University of California, San Francisco
Website
Adele.Clarke@ucsf.edu
Adele E. Clarke's research centers on social, cultural and historical studies of science, technology and medicine with emphases on biomedicalization and common medical technologies such as contraception and the Pap smear. She is the author of Disciplining Reproduction: American Life Scientists and the 'Problem of Sex' (University of California Press, 1998). She also co-edited a volume focused on scientific practice titled The Right Tools for the Job: At Work in Twentieth Century Life Sciences (Princeton University Press, 1992, in French by Synthelabo Press, 1996). In women's health, Dr. Clarke co-edited Women's Health: Complexities and Diversities (Ohio State University Press, 1997) and Revisioning Women, Health and Healing: Cultural, Feminist and Technoscience Perspectives (Routledge, 1999). She developed a method for qualitative research that is especially effective for STS projects, including research design stages: Situational Analysis: Grounded Theory After the Postmodern Turn (Sage, 2005; 2nd ed. 2014).
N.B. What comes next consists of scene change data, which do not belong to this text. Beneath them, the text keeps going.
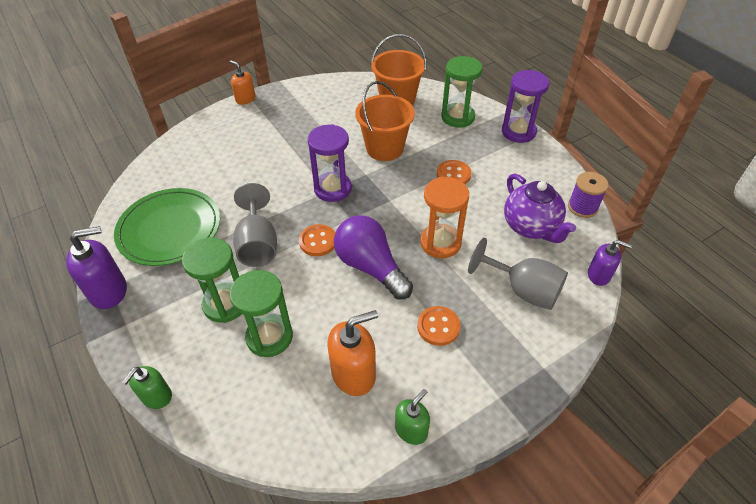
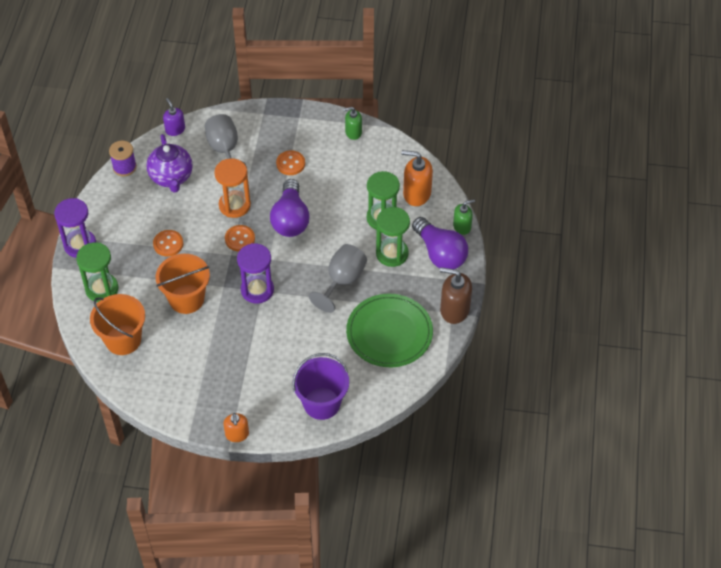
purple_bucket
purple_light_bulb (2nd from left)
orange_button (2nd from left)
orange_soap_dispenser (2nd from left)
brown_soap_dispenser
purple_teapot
A co-edited volume, Biomedicalization: Technoscience, Health and Illness in the U.S. (Duke University Press, 2010), includes her paper on healthscapes and their visual cultures. Professor Clarke was recently awarded the 2012 J. D. Bernal Prize for Outstanding Contributions from the Society for Social Studies of Science. Her current projects take up new directions in feminist technoscience studies and research methods.